Data:
------------------------------------------------

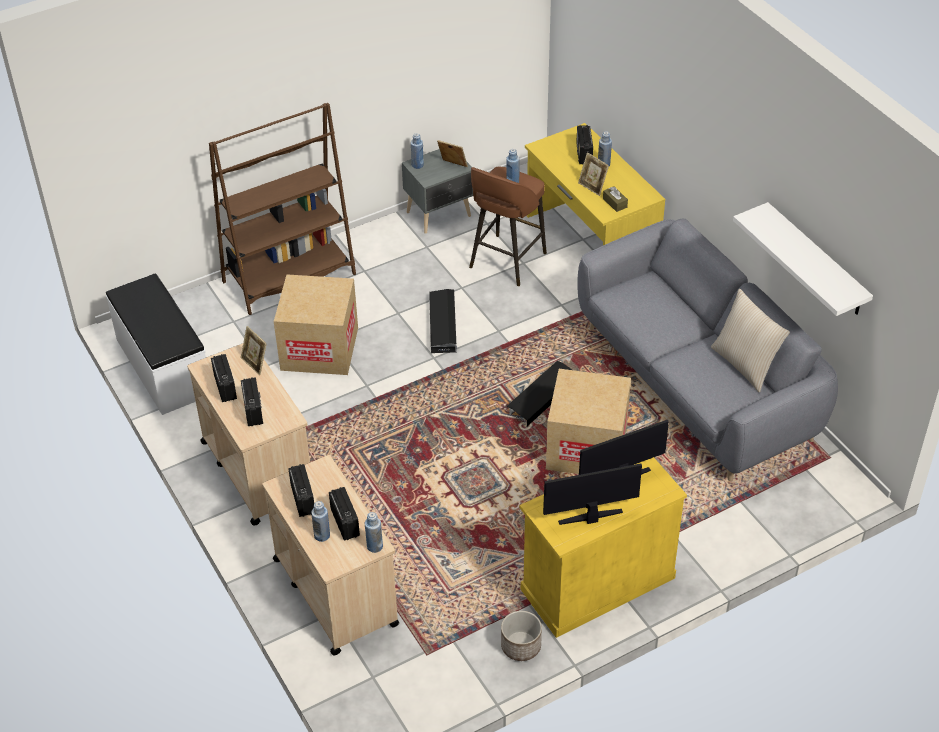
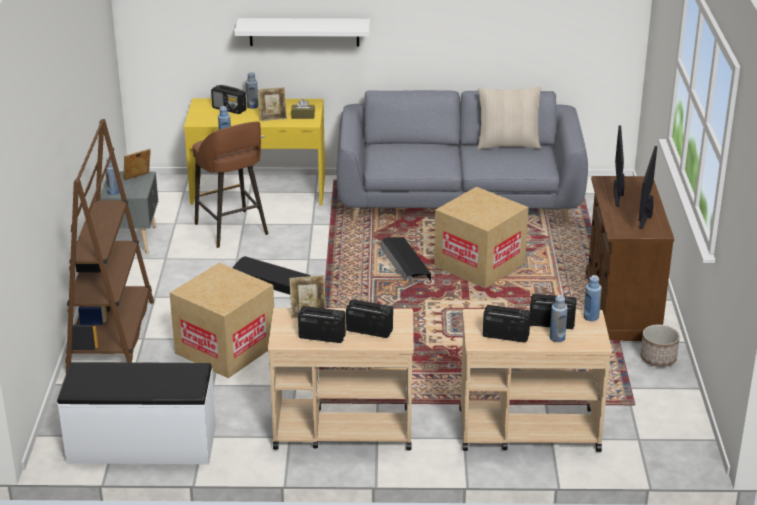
camera: 60 degrees left, 15 degrees down
yellow cabinet [519,457,687,638] -> brown cabinet [586,176,674,341]
white shelf [733,202,873,316] -> white shelf moved to [234,18,370,47]

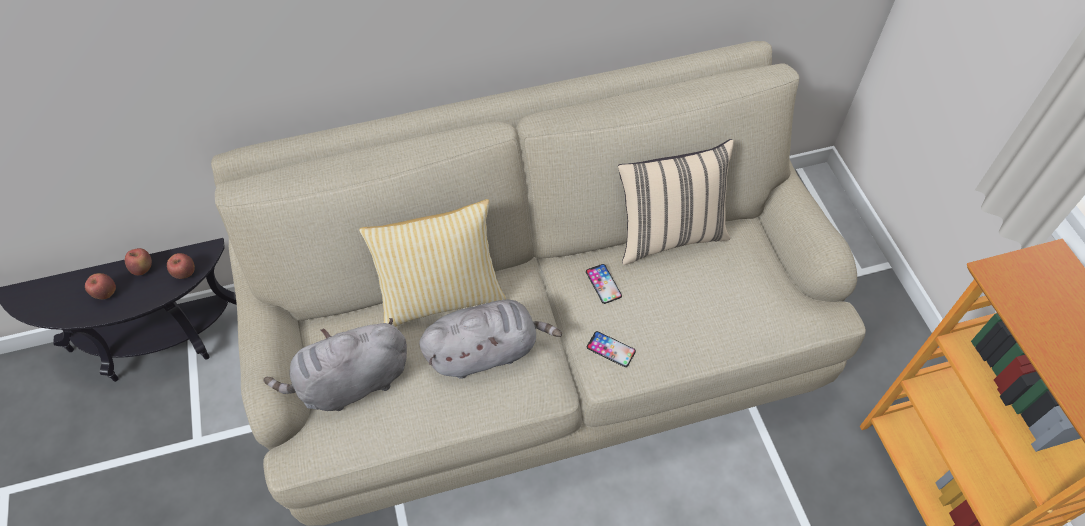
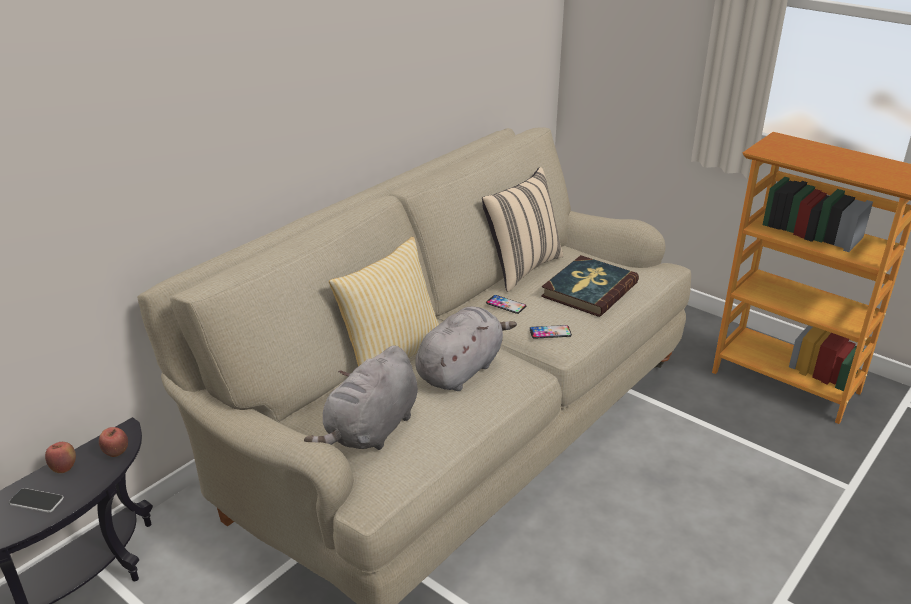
camera: 35 degrees left, 25 degrees down
apple [85,273,116,299] -> phone [9,488,64,513]
none -> book [541,255,639,317]

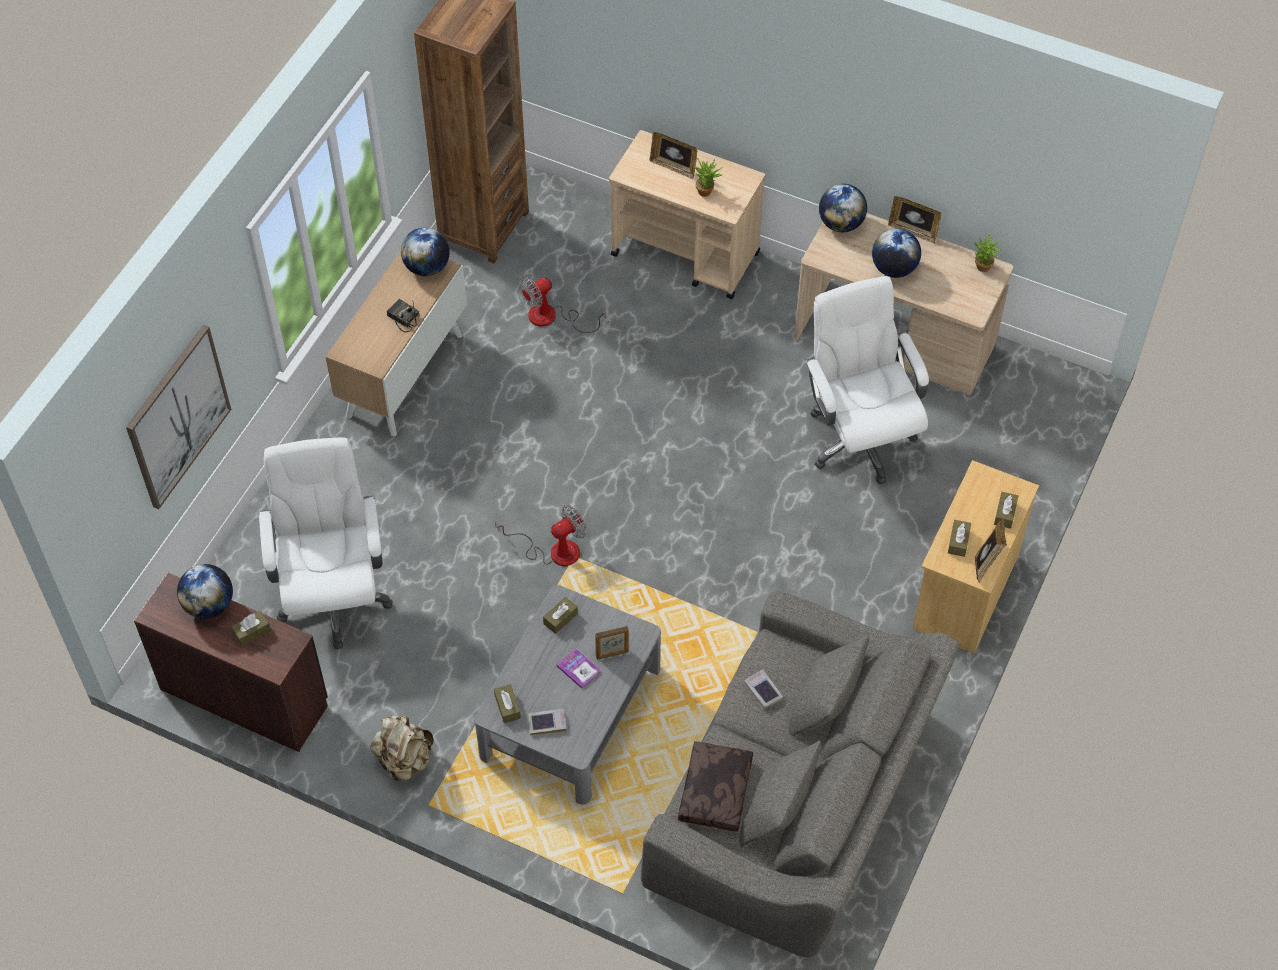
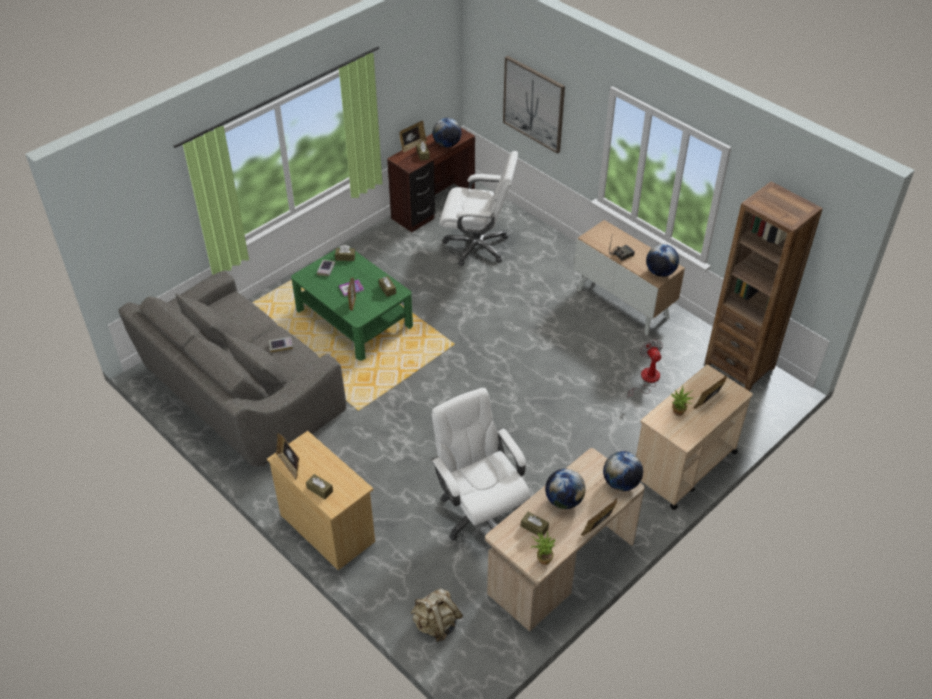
camera: 110 degrees right, 10 degrees down
beige backpack [370,715,434,782] -> beige backpack moved to [411,588,463,642]
grey coffee table [474,585,661,805] -> green coffee table [291,245,413,361]
fan [495,505,587,566] -> none
brown pillow [678,741,753,831] -> none
white office chair [805,276,929,484] -> white office chair turned 120 degrees counterclockwise [431,388,530,540]
brown tissue box [948,520,971,557] -> brown tissue box moved to [521,512,549,537]
none -> picture frame [399,121,427,152]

------------------------------------------------

About this exercise: Show each line of the material holding "brown".

Written answer:
yellow cabinet [519,457,687,638] -> brown cabinet [586,176,674,341]
brown pillow [678,741,753,831] -> none
brown tissue box [948,520,971,557] -> brown tissue box moved to [521,512,549,537]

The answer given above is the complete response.